Monastery information
- Full name: The Cistercian Abbey of St Mary, Robertsbridge
- Other names: Robert's Bridge Abbey Pontrobert Abbey
- Order: Order of Cistercians
- Established: 29 March 1176 at Salehurst Transferred to Robertsbridge c.1250
- Disestablished: 16 April 1538
- Mother house: Boxley Abbey

Architecture
- Heritage designation: Scheduled ancient monument, grade I listed building
- Designated date: 3 August 1961

Site
- Location: Robertsbridge, East Sussex, England
- Country: United Kingdom
- Coordinates: 50°59′26″N 0°29′27″E﻿ / ﻿50.990587°N 0.490791°E

= Robertsbridge Abbey =

Church in East Sussex, England

Robertsbridge Abbey was a Cistercian abbey in Robertsbridge, East Sussex, England. It was founded in 1176 by Alured and Alicia de St Martin.

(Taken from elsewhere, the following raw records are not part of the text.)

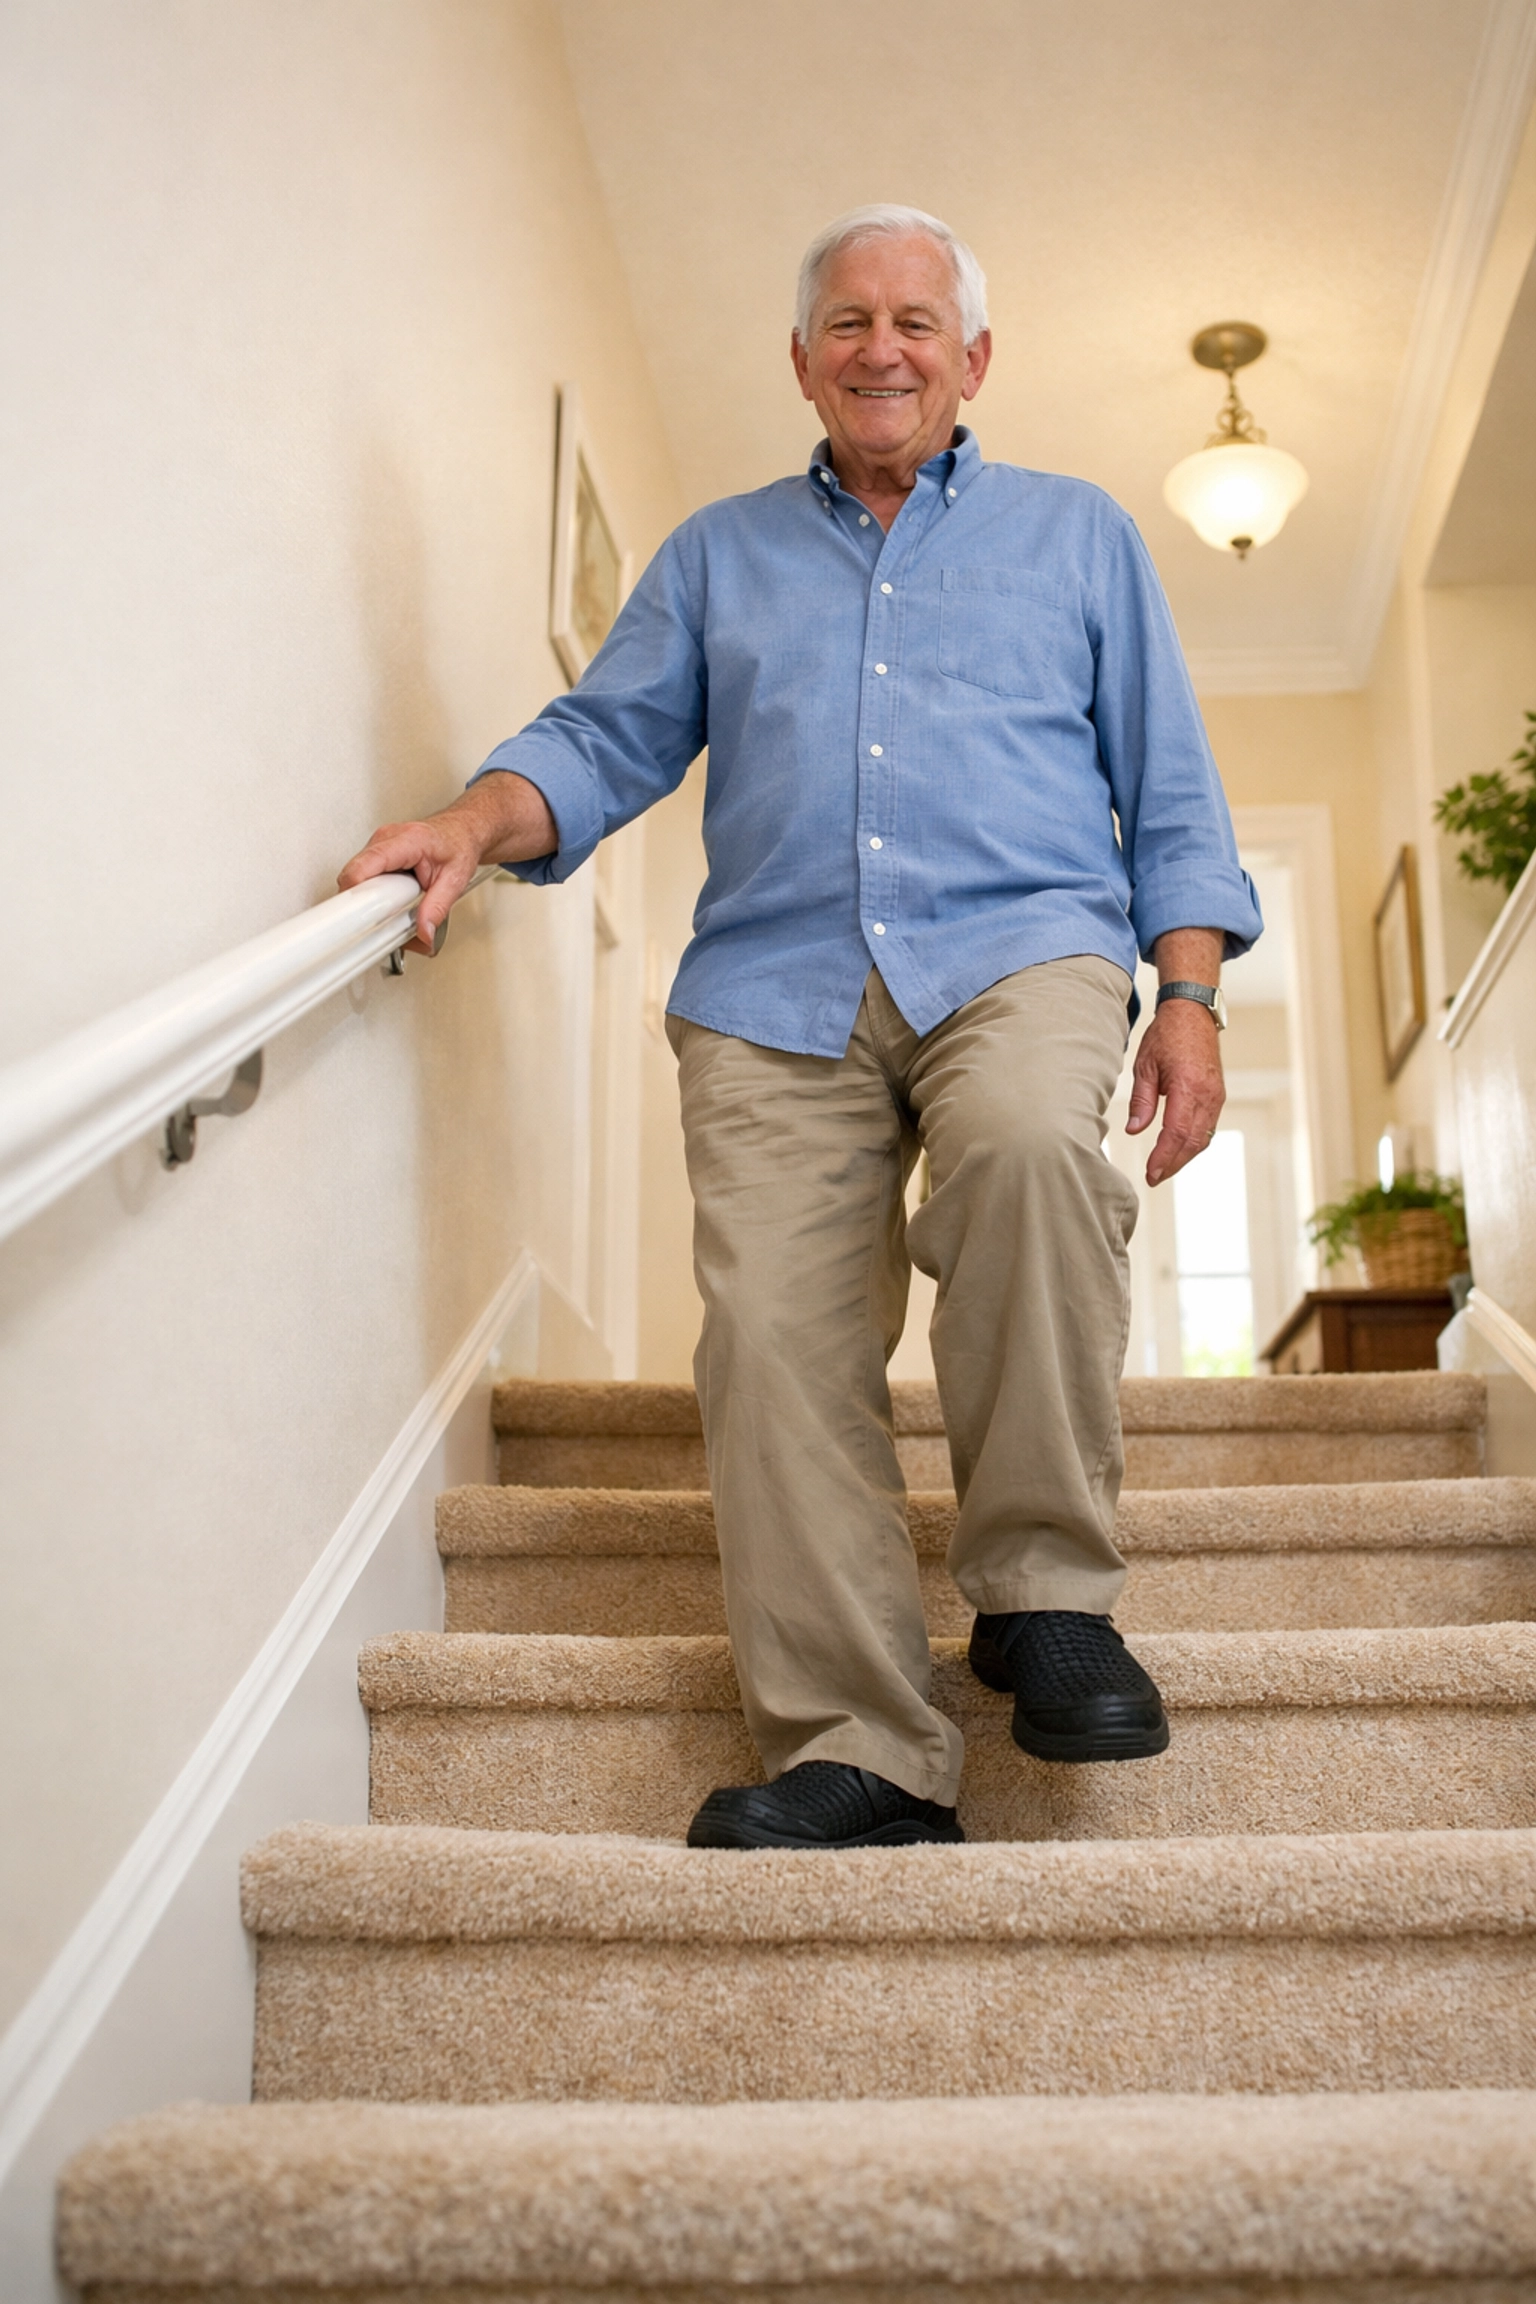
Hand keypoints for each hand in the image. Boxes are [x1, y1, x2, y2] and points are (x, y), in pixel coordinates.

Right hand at [337, 773, 555, 955]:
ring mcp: (379, 852)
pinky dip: (385, 907)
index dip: (352, 895)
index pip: (360, 870)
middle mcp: (383, 844)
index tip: (351, 918)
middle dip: (370, 911)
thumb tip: (423, 935)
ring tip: (410, 917)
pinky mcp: (380, 863)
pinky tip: (406, 912)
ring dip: (381, 911)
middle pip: (356, 884)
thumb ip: (436, 907)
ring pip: (363, 889)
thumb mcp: (455, 877)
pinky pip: (371, 889)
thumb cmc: (462, 843)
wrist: (471, 826)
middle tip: (393, 929)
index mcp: (399, 842)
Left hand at [1125, 997, 1225, 1185]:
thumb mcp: (1145, 1066)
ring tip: (1163, 1168)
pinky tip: (1178, 1150)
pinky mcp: (1217, 1095)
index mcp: (1188, 1086)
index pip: (1177, 1132)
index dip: (1164, 1157)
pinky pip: (1208, 1127)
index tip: (1151, 1173)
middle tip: (1154, 1177)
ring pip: (1203, 1138)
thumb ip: (1142, 1102)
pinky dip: (1193, 1143)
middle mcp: (1207, 1094)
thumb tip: (1134, 1131)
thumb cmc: (1167, 1036)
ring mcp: (1216, 1096)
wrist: (1193, 1013)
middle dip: (1173, 1163)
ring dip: (1184, 1156)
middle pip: (1193, 1142)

Due to its position, the Abbey lands suffered continually from the effects of the sea, and it was never rich or prominent. The abbey was eventually forcibly surrendered in 1538 by the Abbot Thomas Taylor, and dissolved as part of the Dissolution of the Monasteries. There were then eight monks. The property afterwards passed to Sir William Sydney.

The main surviving part of the Abbey is the Abbot's house, built circa 1250, formerly a farmhouse but now part of a private residence. The building is mainly of stone rubble with some red brick and brick buttresses at the back, weather-boarded at the gable end with a steeply pitched tiled roof. Beneath the building is a crypt. The house is a grade I listed building.

In the garden of the house are the ruins of a rectangular building of stone rubble which was part of the Frater which are separately grade II* listed.